With that in mind, the environmental nonprofit has set an “ambitious goal” of catalyzing 60 million tons of next-gen pulp, paper and textiles globally over the next decade. That undertaking would need a cool $78 billion.
“This scale-up would displace primary and restoration-priority forests from the ‘fiber basket’ and, in doing so, help support global climate and planetary targets,” the report reads. “In catalyzing fiber and supply chain innovation, pulping technology and new infrastructure for the recycling, pulping and processing of low-carbon next-gen fibers, several regions have an exciting opportunity to be at the forefront of the global transition to low-impact materials.”
India plays a “pivotal role” in this transition as the No. 1 region in mind for this opportunity, given its abundance of agricultural residues and textile waste. Over the next decade, an estimated $13 billion to $15.6 billion of investment would position India as a prominent, preferred supplier of low-carbon pulp and its end products on the global market.
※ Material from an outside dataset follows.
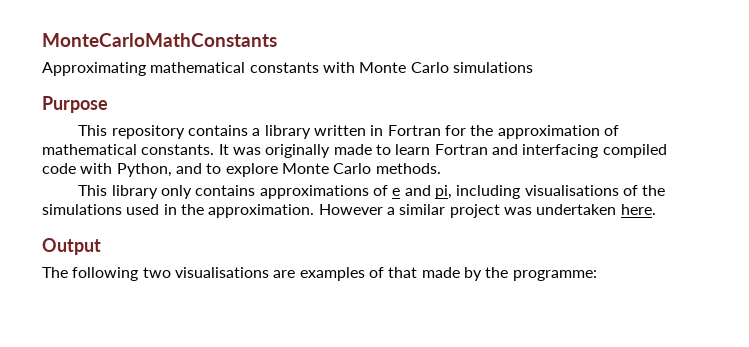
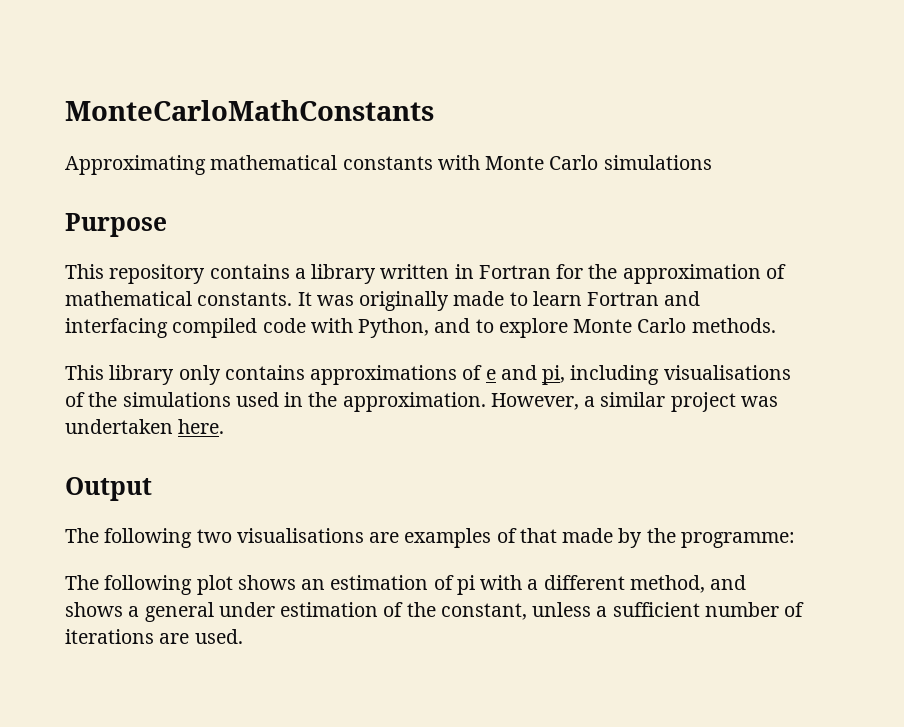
[318,204,383,215] However -> [490,393,579,410] However,
(597, 275) none -> [65,575,747,595] [65,602,805,622] [65,629,243,644] // The following plot shows an estimation of pi with a different method, and shows a general under estimation of the constant, unless a sufficient number of iterations are used.

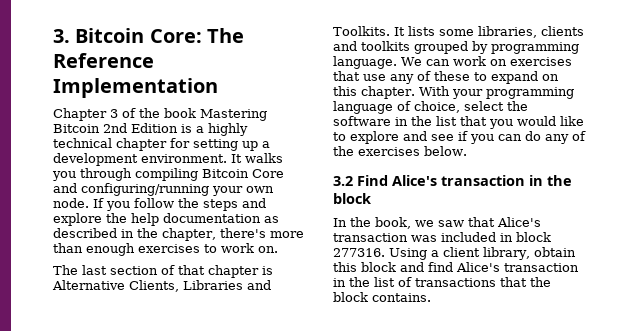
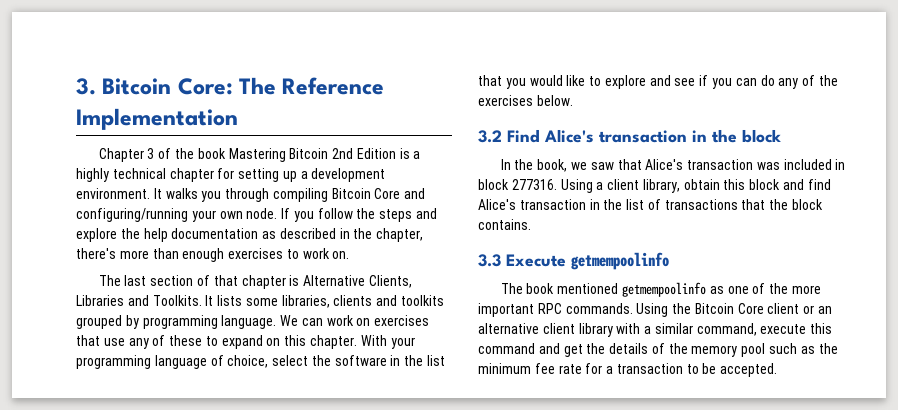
(431, 297) none -> [478,252,669,270] [500,282,821,297] [478,303,833,317] [478,323,833,337] [478,343,838,357] [478,363,778,377] // 3.3 Execute getmempoolinfo // The book mentioned getmempoolinfo as one of the more important RPC commands. Using the Bitcoin Core client or an alternative client library with a similar command, execute this command and get the details of the memory pool such as the minimum fee rate for a transaction to be accepted.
“A concerted, industrial development strategy that aligns technology, feedstock supply, national and global policies, skill development and investment to address urgent issues of climate, pollution, poverty and biodiversity loss is compelling,” per the paper. “A focused, early infusion of climate finance capital into both innovation and infrastructure to simultaneously build up next-gen feedstock delivery and pulping capacity would support the decarbonization of two key industrial sectors—paper and textiles—through material substitution and create an opportunity for India and several other nations to take global leadership.”